**YOUR OBJECTIVE:**
Output every line of text read from the entries below as a Markdown table with the columns Row and Text line, numbering the rows in order and skipping any blank lines. Leave the pictures out of the answer.

**INPUT DATA:**
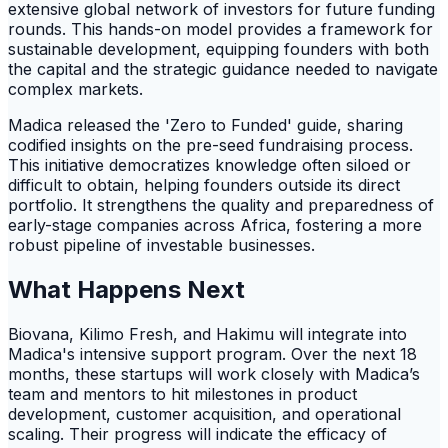
extensive global network of investors for future funding
rounds. This hands-on model provides a framework for
sustainable development, equipping founders with both
the capital and the strategic guidance needed to navigate
complex markets.
Madica released the 'Zero to Funded' guide, sharing
codified insights on the pre-seed fundraising process.
This initiative democratizes knowledge often siloed or
difficult to obtain, helping founders outside its direct
portfolio. It strengthens the quality and preparedness of
early-stage companies across Africa, fostering a more
robust pipeline of investable businesses.
What Happens Next
Biovana, Kilimo Fresh, and Hakimu will integrate into
Madica's intensive support program. Over the next 18
months, these startups will work closely with Madica’s
team and mentors to hit milestones in product
development, customer acquisition, and operational
scaling. Their progress will indicate the efficacy of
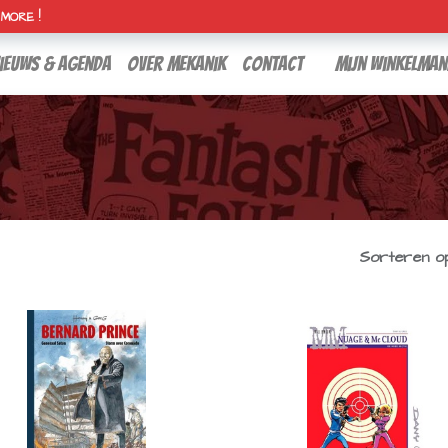
H MORE !
ieuws & agenda
over mekanik
contact
Mijn winkelman
Sorteren op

**WORKED SOLUTION:**
| Row | Text line |
|---|---|
| 1 | extensive global network of investors for future funding |
| 2 | rounds. This hands-on model provides a framework for |
| 3 | sustainable development, equipping founders with both |
| 4 | the capital and the strategic guidance needed to navigate |
| 5 | complex markets. |
| 6 | Madica released the 'Zero to Funded' guide, sharing |
| 7 | codified insights on the pre-seed fundraising process. |
| 8 | This initiative democratizes knowledge often siloed or |
| 9 | difficult to obtain, helping founders outside its direct |
| 10 | portfolio. It strengthens the quality and preparedness of |
| 11 | early-stage companies across Africa, fostering a more |
| 12 | robust pipeline of investable businesses. |
| 13 | What Happens Next |
| 14 | Biovana, Kilimo Fresh, and Hakimu will integrate into |
| 15 | Madica's intensive support program. Over the next 18 |
| 16 | months, these startups will work closely with Madica’s |
| 17 | team and mentors to hit milestones in product |
| 18 | development, customer acquisition, and operational |
| 19 | scaling. Their progress will indicate the efficacy of |
| 20 | H MORE ! |
| 21 | ieuws & agenda |
| 22 | over mekanik |
| 23 | contact |
| 24 | Mijn winkelman |
| 25 | Sorteren op |